§ Work instructions:
Reproduce the developer blog text word for word between "Why it's a bit" and "live this week.", inclusive.

§ Given passage:
26 Feb 2012
It's now nearly at the end of February and it's abundantly clear that it's really hard to keep shipping apps at the rate of one a month whilst working in the evenings :-(
Anyway, what I have done this month - which I'm going to claim in a loophole sort of way - is shipped my Weight Tracker Facebook App
The app is very simple; it uses Facebook's Open Graph to record your weight in pounds on the date you specify. I've also added a page where you can retrieve all your entries so you can see the progress of your diet (or not), and use the Google Chart Tools to make a nice graph of the figures.
Why it's a bit of a cheat in the app-per-month stakes is I did most of the work a few weeks ago, but had to wait for Facebook to approve the Open Graph extensions before the world could see the results on my timeline - and of course use the app themselves if they want. After one false start where I hadn't registered the correct icons for the app on the developer website, it went live this week.
The Open Graph development environment was pretty straightforward to both use and setup once I'd read through the documentation. The whole point of the app was really to learn about the capabilities of the platform, but also to make sure I keep sharing information about my ongoing diet!
I also like the way it was pretty easy to add in summary views on the data, so I can see both the latest weight and the lowest weight on my Facebook timeline with very little extra effort.
05 Feb 2012
I've been thinking hard about which out of my long list of half-baked ideas to commit to next. I do have a reasonable plan now - more of which next week - but this week has been more about learning about several very useful open source frameworks I'll be using in the future.
Windows Phone Resources
Most useful of all was a fantastic post by Scott Hanselmann on his first Windows Phone app, which had loads of interesting tidbits, in particular the following resources:
A great generic error handling library to help report issues in the app, as the error reports on the Create MSDN site can be a little obscure sometimes.

§ Recorded data:
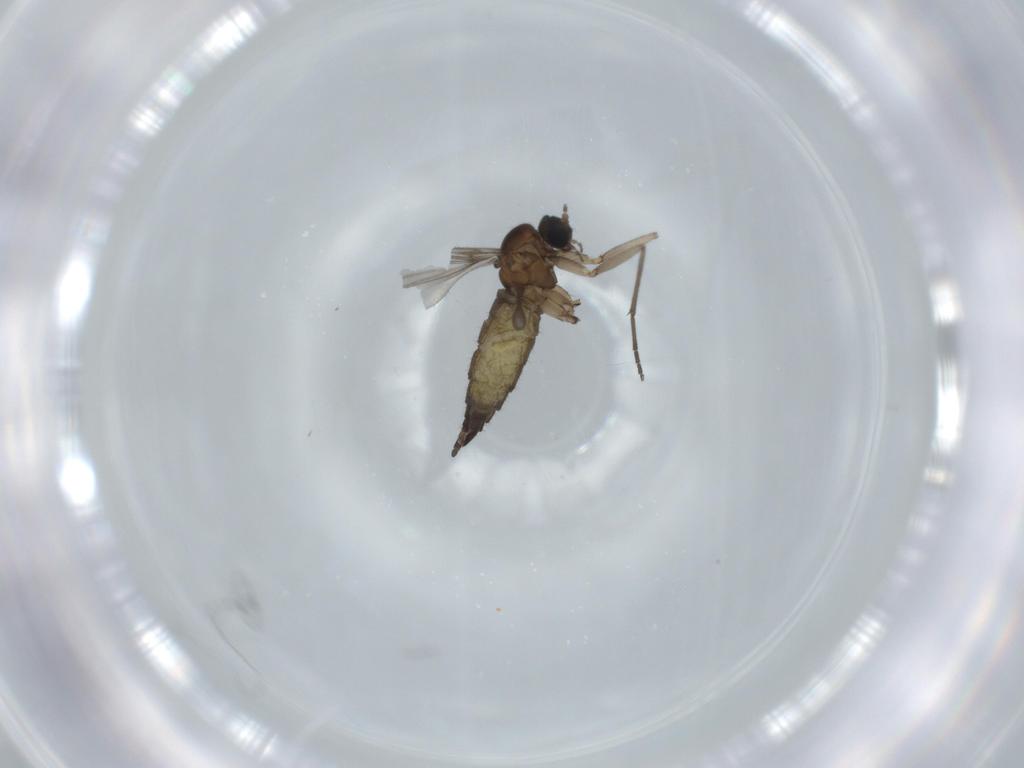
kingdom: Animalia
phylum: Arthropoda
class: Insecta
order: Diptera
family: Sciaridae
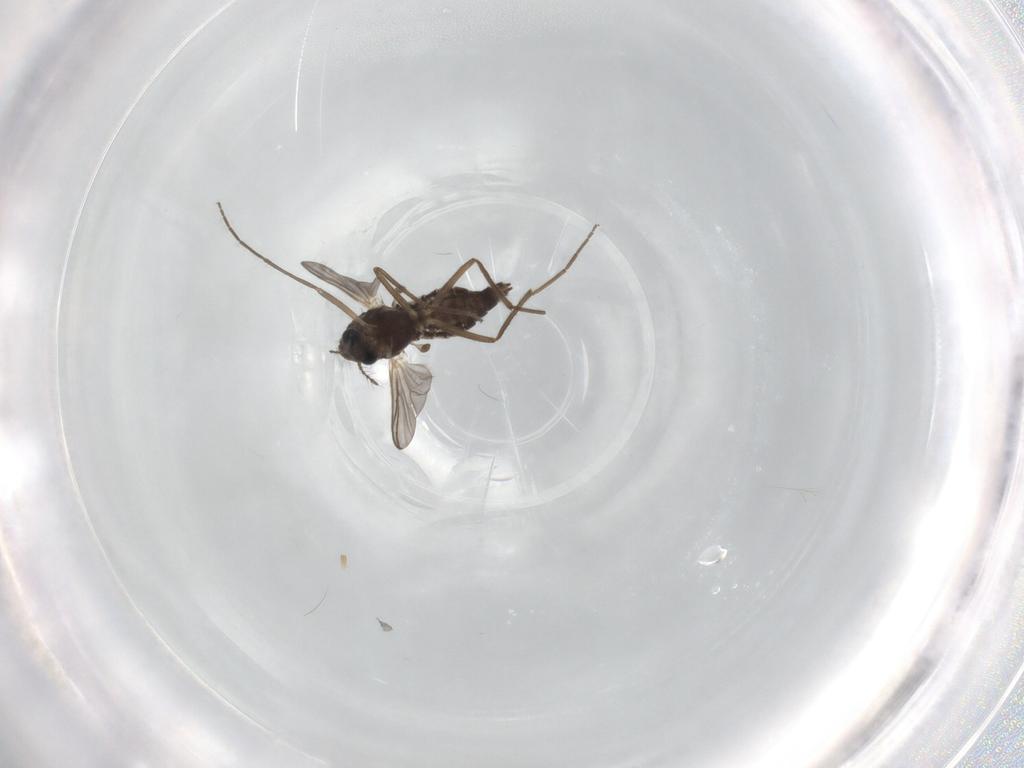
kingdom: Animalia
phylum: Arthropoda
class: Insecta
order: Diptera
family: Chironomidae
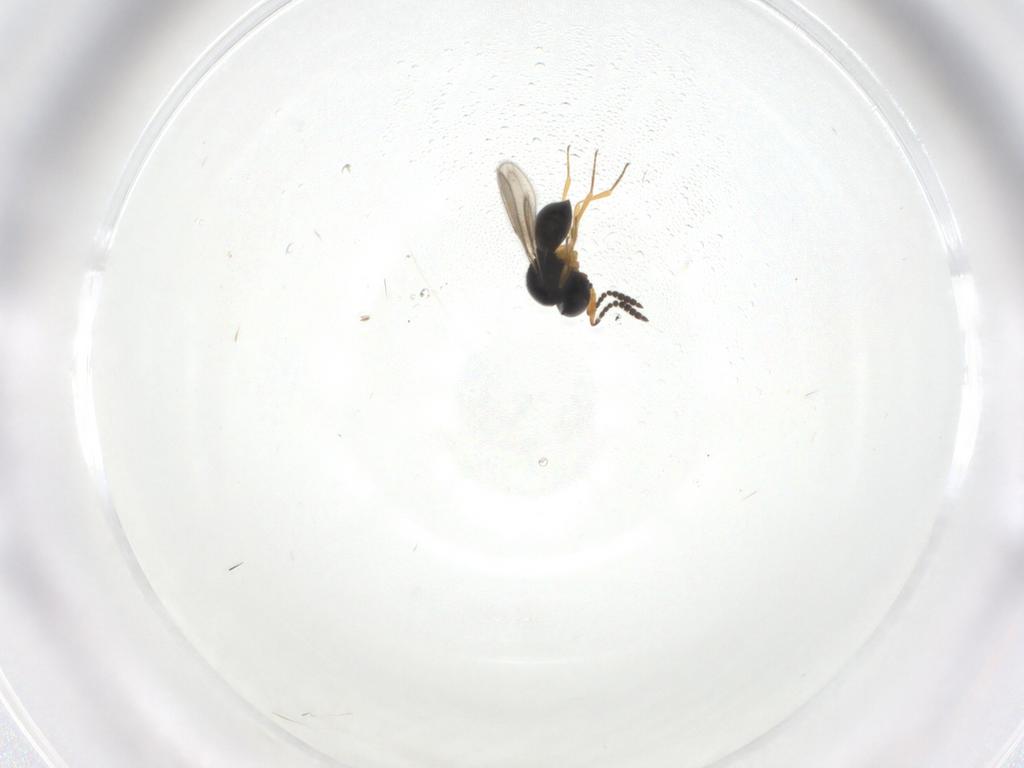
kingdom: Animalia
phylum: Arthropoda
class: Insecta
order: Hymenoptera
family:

§ Output for this task:
Why it's a bit of a cheat in the app-per-month stakes is I did most of the work a few weeks ago, but had to wait for Facebook to approve the Open Graph extensions before the world could see the results on my timeline - and of course use the app themselves if they want. After one false start where I hadn't registered the correct icons for the app on the developer website, it went live this week.